Drag the River got big and they stuck around - what more could Fort Collins music fans ask for? And for every formal show at the Starlight or the Aggie there were hours-long jam sessions at Surfside or acoustic solo shows that gave an already personal band an even greater feeling of intimacy. Indeed Drag the River doesn’t even need the lens of history to be remembered as a great band, instead, they’re already missed.
Songwriters Jon Snodgrass and Chad Price are still performing after the band parted ways in May of 2007, but their final release as a group, “You Can’t Live This Way,” came out earlier this year, so for doleful fans, who couldn’t make any of their short-lived reunion shows, the album is the last real piece of Drag the River that they’ll get, and the band has left on a solid, if somber, last note.
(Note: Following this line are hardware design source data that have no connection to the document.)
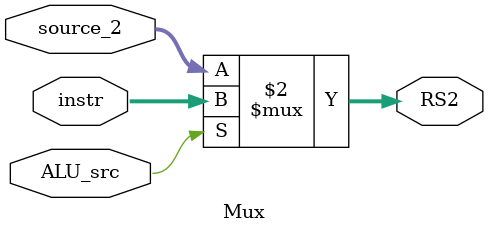
<source format=sv>
`timescale 1ns / 1ps


module Mux #(Imlength = 32)(
    input logic ALU_src,
    input logic [Imlength-1:0]instr,
    input logic [31: 0] source_2,
    output logic [31: 0] RS2
    );
    
    always_comb
    begin
        
        RS2 = (ALU_src)? instr: source_2;   // if ALu_src 
        
    end
        
endmodule

</source>
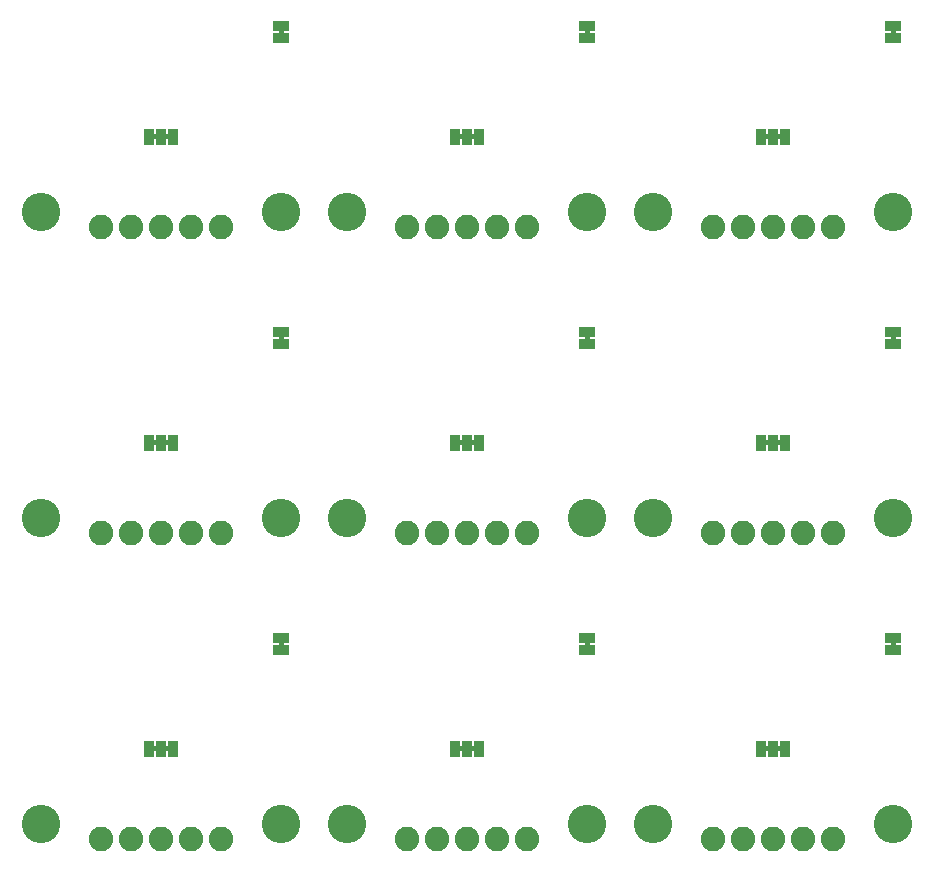
<source format=gbs>
G75*
%MOIN*%
%OFA0B0*%
%FSLAX25Y25*%
%IPPOS*%
%LPD*%
%AMOC8*
5,1,8,0,0,1.08239X$1,22.5*
%
%ADD10R,0.03300X0.05800*%
%ADD11C,0.00500*%
%ADD12R,0.05800X0.03300*%
%ADD13C,0.12800*%
%ADD14C,0.08200*%
D10*
X0051934Y0040060D03*
X0055934Y0040060D03*
X0059934Y0040060D03*
X0153934Y0040060D03*
X0157934Y0040060D03*
X0161934Y0040060D03*
X0255934Y0040060D03*
X0259934Y0040060D03*
X0263934Y0040060D03*
X0263934Y0142060D03*
X0259934Y0142060D03*
X0255934Y0142060D03*
X0161934Y0142060D03*
X0157934Y0142060D03*
X0153934Y0142060D03*
X0059934Y0142060D03*
X0055934Y0142060D03*
X0051934Y0142060D03*
X0051934Y0244060D03*
X0055934Y0244060D03*
X0059934Y0244060D03*
X0153934Y0244060D03*
X0157934Y0244060D03*
X0161934Y0244060D03*
X0255934Y0244060D03*
X0259934Y0244060D03*
X0263934Y0244060D03*
D11*
X0262684Y0243847D02*
X0257184Y0243847D01*
X0257184Y0243560D02*
X0262684Y0243560D01*
X0262684Y0244560D01*
X0257184Y0244560D01*
X0257184Y0243560D01*
X0257184Y0244345D02*
X0262684Y0244345D01*
X0299434Y0278310D02*
X0300434Y0278310D01*
X0300434Y0279810D01*
X0299434Y0279810D01*
X0299434Y0278310D01*
X0299434Y0278743D02*
X0300434Y0278743D01*
X0300434Y0279241D02*
X0299434Y0279241D01*
X0299434Y0279740D02*
X0300434Y0279740D01*
X0198434Y0279740D02*
X0197434Y0279740D01*
X0197434Y0279810D02*
X0197434Y0278310D01*
X0198434Y0278310D01*
X0198434Y0279810D01*
X0197434Y0279810D01*
X0197434Y0279241D02*
X0198434Y0279241D01*
X0198434Y0278743D02*
X0197434Y0278743D01*
X0160684Y0244560D02*
X0155184Y0244560D01*
X0155184Y0243560D01*
X0160684Y0243560D01*
X0160684Y0244560D01*
X0160684Y0244345D02*
X0155184Y0244345D01*
X0155184Y0243847D02*
X0160684Y0243847D01*
X0096434Y0278310D02*
X0095434Y0278310D01*
X0095434Y0279810D01*
X0096434Y0279810D01*
X0096434Y0278310D01*
X0096434Y0278743D02*
X0095434Y0278743D01*
X0095434Y0279241D02*
X0096434Y0279241D01*
X0096434Y0279740D02*
X0095434Y0279740D01*
X0058684Y0244560D02*
X0053184Y0244560D01*
X0053184Y0243560D01*
X0058684Y0243560D01*
X0058684Y0244560D01*
X0058684Y0244345D02*
X0053184Y0244345D01*
X0053184Y0243847D02*
X0058684Y0243847D01*
X0095434Y0177810D02*
X0095434Y0176310D01*
X0096434Y0176310D01*
X0096434Y0177810D01*
X0095434Y0177810D01*
X0095434Y0177545D02*
X0096434Y0177545D01*
X0096434Y0177046D02*
X0095434Y0177046D01*
X0095434Y0176548D02*
X0096434Y0176548D01*
X0058684Y0142560D02*
X0053184Y0142560D01*
X0053184Y0141560D01*
X0058684Y0141560D01*
X0058684Y0142560D01*
X0058684Y0142151D02*
X0053184Y0142151D01*
X0053184Y0141652D02*
X0058684Y0141652D01*
X0155184Y0141652D02*
X0160684Y0141652D01*
X0160684Y0141560D02*
X0160684Y0142560D01*
X0155184Y0142560D01*
X0155184Y0141560D01*
X0160684Y0141560D01*
X0160684Y0142151D02*
X0155184Y0142151D01*
X0197434Y0176310D02*
X0198434Y0176310D01*
X0198434Y0177810D01*
X0197434Y0177810D01*
X0197434Y0176310D01*
X0197434Y0176548D02*
X0198434Y0176548D01*
X0198434Y0177046D02*
X0197434Y0177046D01*
X0197434Y0177545D02*
X0198434Y0177545D01*
X0257184Y0142560D02*
X0257184Y0141560D01*
X0262684Y0141560D01*
X0262684Y0142560D01*
X0257184Y0142560D01*
X0257184Y0142151D02*
X0262684Y0142151D01*
X0262684Y0141652D02*
X0257184Y0141652D01*
X0299434Y0176310D02*
X0300434Y0176310D01*
X0300434Y0177810D01*
X0299434Y0177810D01*
X0299434Y0176310D01*
X0299434Y0176548D02*
X0300434Y0176548D01*
X0300434Y0177046D02*
X0299434Y0177046D01*
X0299434Y0177545D02*
X0300434Y0177545D01*
X0300434Y0075810D02*
X0299434Y0075810D01*
X0299434Y0074310D01*
X0300434Y0074310D01*
X0300434Y0075810D01*
X0300434Y0075350D02*
X0299434Y0075350D01*
X0299434Y0074852D02*
X0300434Y0074852D01*
X0300434Y0074353D02*
X0299434Y0074353D01*
X0262684Y0040560D02*
X0257184Y0040560D01*
X0257184Y0039560D01*
X0262684Y0039560D01*
X0262684Y0040560D01*
X0262684Y0040454D02*
X0257184Y0040454D01*
X0257184Y0039956D02*
X0262684Y0039956D01*
X0198434Y0074310D02*
X0198434Y0075810D01*
X0197434Y0075810D01*
X0197434Y0074310D01*
X0198434Y0074310D01*
X0198434Y0074353D02*
X0197434Y0074353D01*
X0197434Y0074852D02*
X0198434Y0074852D01*
X0198434Y0075350D02*
X0197434Y0075350D01*
X0160684Y0040560D02*
X0155184Y0040560D01*
X0155184Y0039560D01*
X0160684Y0039560D01*
X0160684Y0040560D01*
X0160684Y0040454D02*
X0155184Y0040454D01*
X0155184Y0039956D02*
X0160684Y0039956D01*
X0096434Y0074310D02*
X0096434Y0075810D01*
X0095434Y0075810D01*
X0095434Y0074310D01*
X0096434Y0074310D01*
X0096434Y0074353D02*
X0095434Y0074353D01*
X0095434Y0074852D02*
X0096434Y0074852D01*
X0096434Y0075350D02*
X0095434Y0075350D01*
X0058684Y0040560D02*
X0053184Y0040560D01*
X0053184Y0039560D01*
X0058684Y0039560D01*
X0058684Y0040560D01*
X0058684Y0040454D02*
X0053184Y0040454D01*
X0053184Y0039956D02*
X0058684Y0039956D01*
D12*
X0095934Y0073060D03*
X0095934Y0077060D03*
X0197934Y0077060D03*
X0197934Y0073060D03*
X0299934Y0073060D03*
X0299934Y0077060D03*
X0299934Y0175060D03*
X0299934Y0179060D03*
X0197934Y0179060D03*
X0197934Y0175060D03*
X0095934Y0175060D03*
X0095934Y0179060D03*
X0095934Y0277060D03*
X0095934Y0281060D03*
X0197934Y0281060D03*
X0197934Y0277060D03*
X0299934Y0277060D03*
X0299934Y0281060D03*
D13*
X0015934Y0015060D03*
X0095934Y0015060D03*
X0117934Y0015060D03*
X0197934Y0015060D03*
X0219934Y0015060D03*
X0299934Y0015060D03*
X0299934Y0117060D03*
X0219934Y0117060D03*
X0197934Y0117060D03*
X0117934Y0117060D03*
X0095934Y0117060D03*
X0015934Y0117060D03*
X0015934Y0219060D03*
X0095934Y0219060D03*
X0117934Y0219060D03*
X0197934Y0219060D03*
X0219934Y0219060D03*
X0299934Y0219060D03*
D14*
X0279934Y0214060D03*
X0269934Y0214060D03*
X0259934Y0214060D03*
X0249934Y0214060D03*
X0239934Y0214060D03*
X0177934Y0214060D03*
X0167934Y0214060D03*
X0157934Y0214060D03*
X0147934Y0214060D03*
X0137934Y0214060D03*
X0075934Y0214060D03*
X0065934Y0214060D03*
X0055934Y0214060D03*
X0045934Y0214060D03*
X0035934Y0214060D03*
X0035934Y0112060D03*
X0045934Y0112060D03*
X0055934Y0112060D03*
X0065934Y0112060D03*
X0075934Y0112060D03*
X0137934Y0112060D03*
X0147934Y0112060D03*
X0157934Y0112060D03*
X0167934Y0112060D03*
X0177934Y0112060D03*
X0239934Y0112060D03*
X0249934Y0112060D03*
X0259934Y0112060D03*
X0269934Y0112060D03*
X0279934Y0112060D03*
X0279934Y0010060D03*
X0269934Y0010060D03*
X0259934Y0010060D03*
X0249934Y0010060D03*
X0239934Y0010060D03*
X0177934Y0010060D03*
X0167934Y0010060D03*
X0157934Y0010060D03*
X0147934Y0010060D03*
X0137934Y0010060D03*
X0075934Y0010060D03*
X0065934Y0010060D03*
X0055934Y0010060D03*
X0045934Y0010060D03*
X0035934Y0010060D03*
M02*

</source>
One always wonders if the band knows they’re finishing up together while writing their final songs, because even for a band that’s never been afraid to put some sadness and loss into their music, “You Can’t Live This Way” has an almost elegiac tone. The first track, The Death of the Life of the Party, comes off as a farewell to fans, a rare opportunity to deliver your own eulogy, and it’s embraced by the band!
Of course not every song is a sad remembrance of yesterday – the band can still can rock when they want to, and they do on a few tracks, giving fans a chance to raise their glasses and get a little rowdy, even if it’s just while listening to this record at home.
Though alt-country is as nebulous a genre as any, really only saying you can expect steel guitars and big choruses, which “You Can’t Live This Way” certainly has, it does little to inform fans what a successful exercise in songwriting this record is. Drag the River was always tough to pigeonhole, and here they shine as understanding lyricists, putting some emotional heft behind their always impressive mix swelling electric and warm acoustic guitar work.
You always hate to see your favorite bands go, but there’s the hope that the disparate members will come out with something as good as or better than their previous output, and that it was this creative onus that led to their parting of ways. As popular and personable as Drag the River was, they will be a tough act to follow, and “You Can’t Live This Way” gives them an honest, if unwanted, cue to exit on.